The Electric Medical Records system (whom I have christened ‘ELMER”) has been down for two days, making a frightful mess of things at work.  Happily, I can type my notes on my intrepid Mac laptop, and write prescriptions on old pads (the horror). But it means someday I have to cut and paste today’s work into ELMER. Oh the tedium.  The worst is: I can’t access a patient’s old file. I hope there aren’t too many train wrecks today that need some major changes for without their charts I won’t have the information to make a good clinical decision.  I hate ‘micromanaging’ and/or making things up as I go along.  I still have access to Facebook, so all is not entirely lost.

 

As a consequence it is curiously quiet in the clinic.
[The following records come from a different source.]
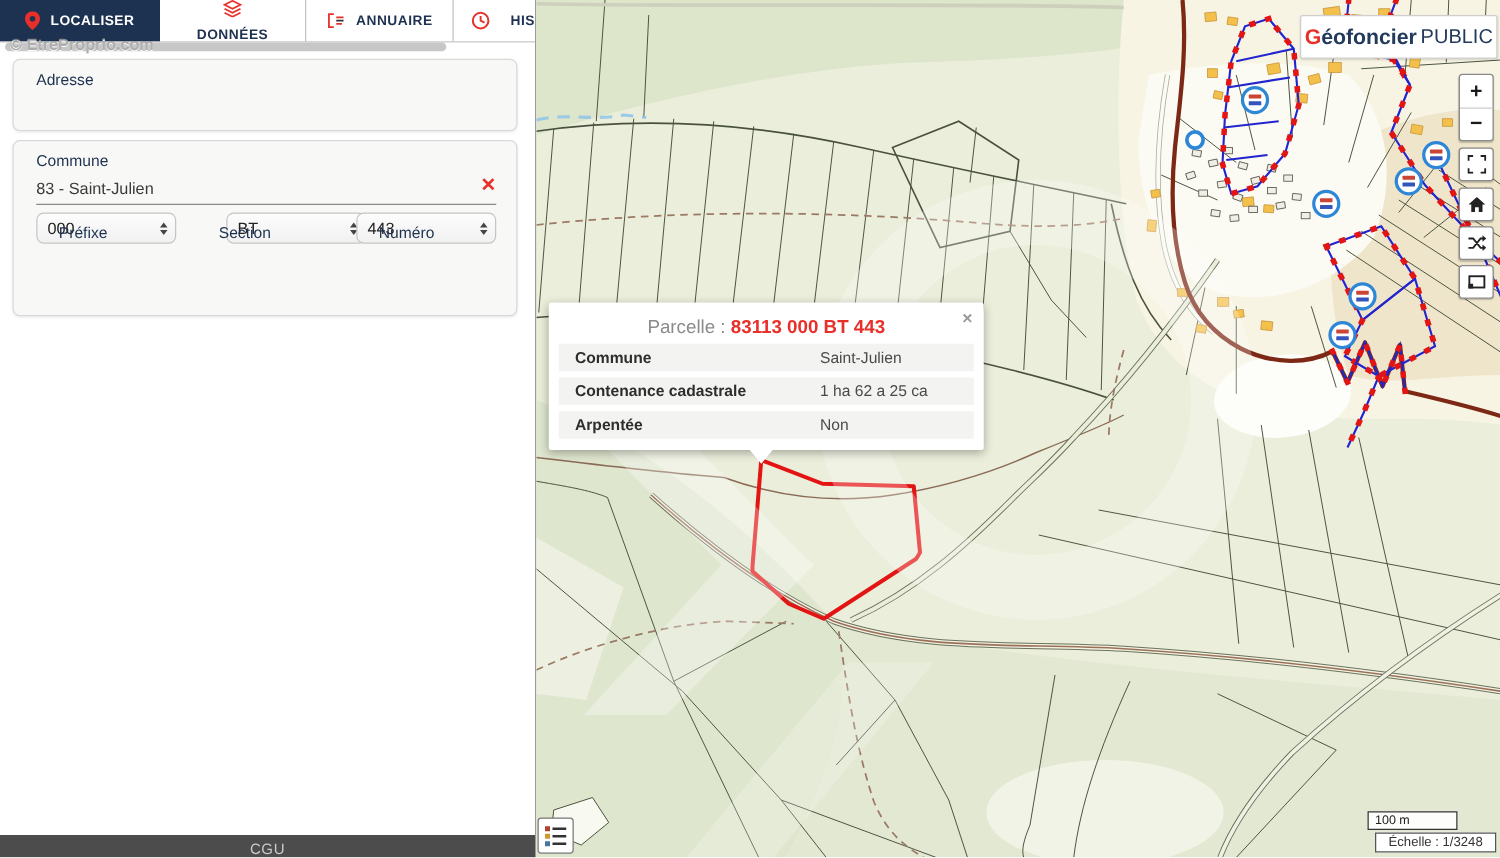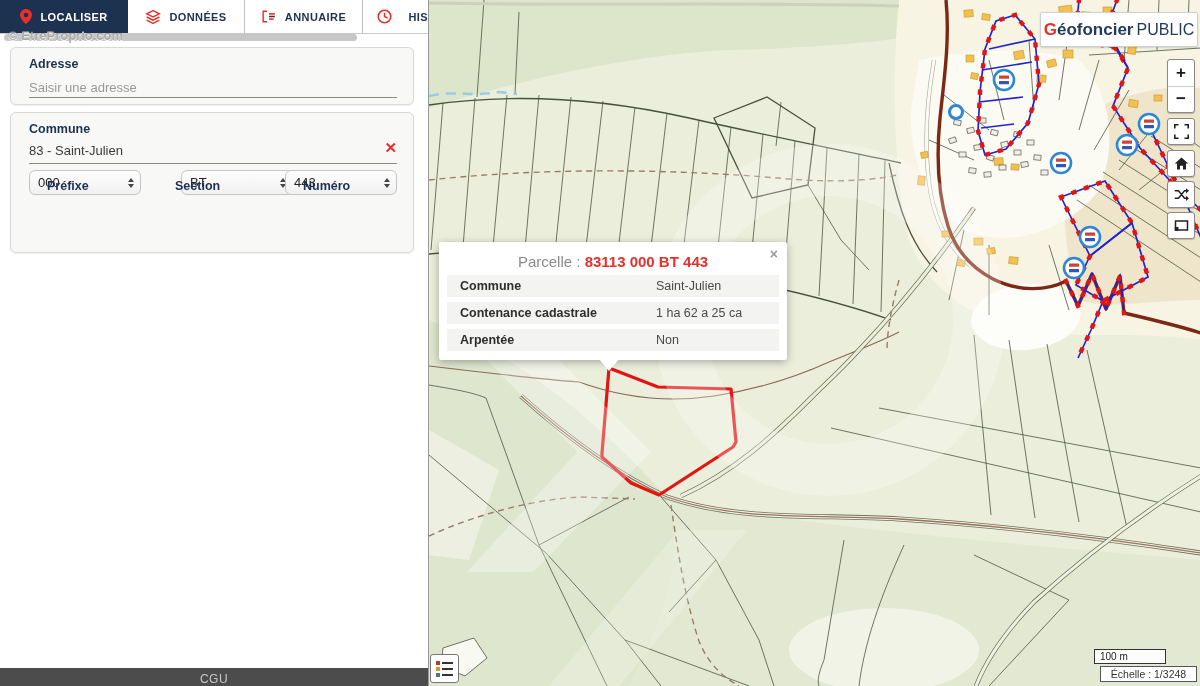--- a/index.html
+++ b/index.html
@@ -6,32 +6,32 @@
   #app{position:relative;width:1200px;height:686px;overflow:hidden;
        font-family:"Liberation Sans",sans-serif;background:#fff;}
   .abs{position:absolute;}
 
   
   #navbar{left:0;top:0;width:428px;height:33px;background:#fff;border-bottom:1px solid #c9c9c9;z-index:6;}
   .tab{position:absolute;top:0;height:33px;display:flex;align-items:center;justify-content:center;gap:8px;
        font-size:11px;font-weight:bold;letter-spacing:.4px;color:#1d3150;cursor:pointer;box-sizing:border-box;}
   .tab .ic{display:flex;align-items:center;}
   #tab-localiser{left:0;width:128px;background:#1d3150;color:#fff;}
-  #tab-donnees{left:128px;width:117px;border-right:1px solid #c2c2c2;}
+  #tab-donnees{left:128px;width:117px;border-right:1px solid #c2c2c2;flex-direction:column;}
   #tab-annuaire{left:245px;width:118px;border-right:1px solid #c2c2c2;}
   #tab-his{left:363px;width:65px;overflow:hidden;justify-content:space-between;padding-left:14px;}
   #tabscroll{left:4px;top:34px;width:353px;height:7px;background:#c7c7c7;border-radius:4px;z-index:6;}
   #wmark{left:8px;top:28px;z-index:7;font-size:13px;font-weight:bold;color:rgba(150,150,150,.75);
          text-shadow:0 1px 0 rgba(255,255,255,.9);}
 
   
   #sidebar{left:0;top:41px;width:428px;height:627px;background:#fff;z-index:5;}
   .panel{position:absolute;left:10px;width:404px;background:#f8f8f6;border:1px solid #d9d9d9;border-radius:6px;
          box-shadow:0 1px 2px rgba(0,0,0,.06);box-sizing:border-box;}
-  .plabel{font-size:12.5px;font-weight:bold;color:#1d3150;}
+  .plabel{font-size:12.5px;font-weight:normal;color:#1d3150;}
   #panel-adresse{top:6px;height:58px;}
   #panel-adresse .plabel{position:absolute;left:18px;top:9px;}
   #adresse-input{position:absolute;left:18px;top:30px;width:368px;border:none;border-bottom:1px solid #8a8a8a;
          background:transparent;font-size:13px;color:#333;outline:none;padding:2px 0;font-family:"Liberation Sans",sans-serif;}
   #adresse-input::placeholder{color:#9a9a9a;}
   #panel-commune{top:71px;height:141px;}
   #panel-commune .plabel{position:absolute;left:18px;top:9px;}
   #commune-value{position:absolute;left:18px;top:30px;font-size:13px;color:#3a3a3a;}
   #commune-clear{position:absolute;right:16px;top:26px;color:#e8302a;font-size:15px;font-weight:bold;cursor:pointer;}
   #commune-line{position:absolute;left:18px;right:16px;top:50px;border-bottom:1px solid #8a8a8a;}
@@ -434,21 +434,20 @@
       </span>
       <span>HIS</span>
     </div>
   </div>
   <div id="tabscroll" class="abs"></div>
   <div id="wmark" class="abs">© EtreProprio.com</div>
 
   <div id="sidebar" class="abs">
     <div class="panel" id="panel-adresse">
       <span class="plabel">Adresse</span>
-      <input id="adresse-input" type="text" placeholder="Saisir une adresse" style="">
     </div>
     <div class="panel" id="panel-commune">
       <span class="plabel">Commune</span>
       <span id="commune-value">83 - Saint-Julien</span>
       <span id="commune-clear">✕</span>
       <div id="commune-line"></div>
       <div class="fcol" style="left:18px;">
         <span class="plabel">Préfixe</span>
         <div class="selbox">
           <span class="val">000</span>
We don’t have the wretched ‘soft rock’ internet station, which plays mostly Men at Work, Michael Jackson, and (oh the pain!) The BeeGees.   I don’t hear the printer printing nor the receptionist recepting.

 

I find it a delicious paradox: whenever my ‘time saving devices’ break down I seem to have lots of time on my hands.  Have you ever gone to a place without iphones, cellphones, and the internet? There the days are full of leisurely hours to do such things as read, talk to people, do a puzzle, or (hot puppies!) take a nap without guilt.

 

Meanwhile, patients are coming and going and it all seems a little less tense and stressful. Without the PC screen I make more eye contact with my them.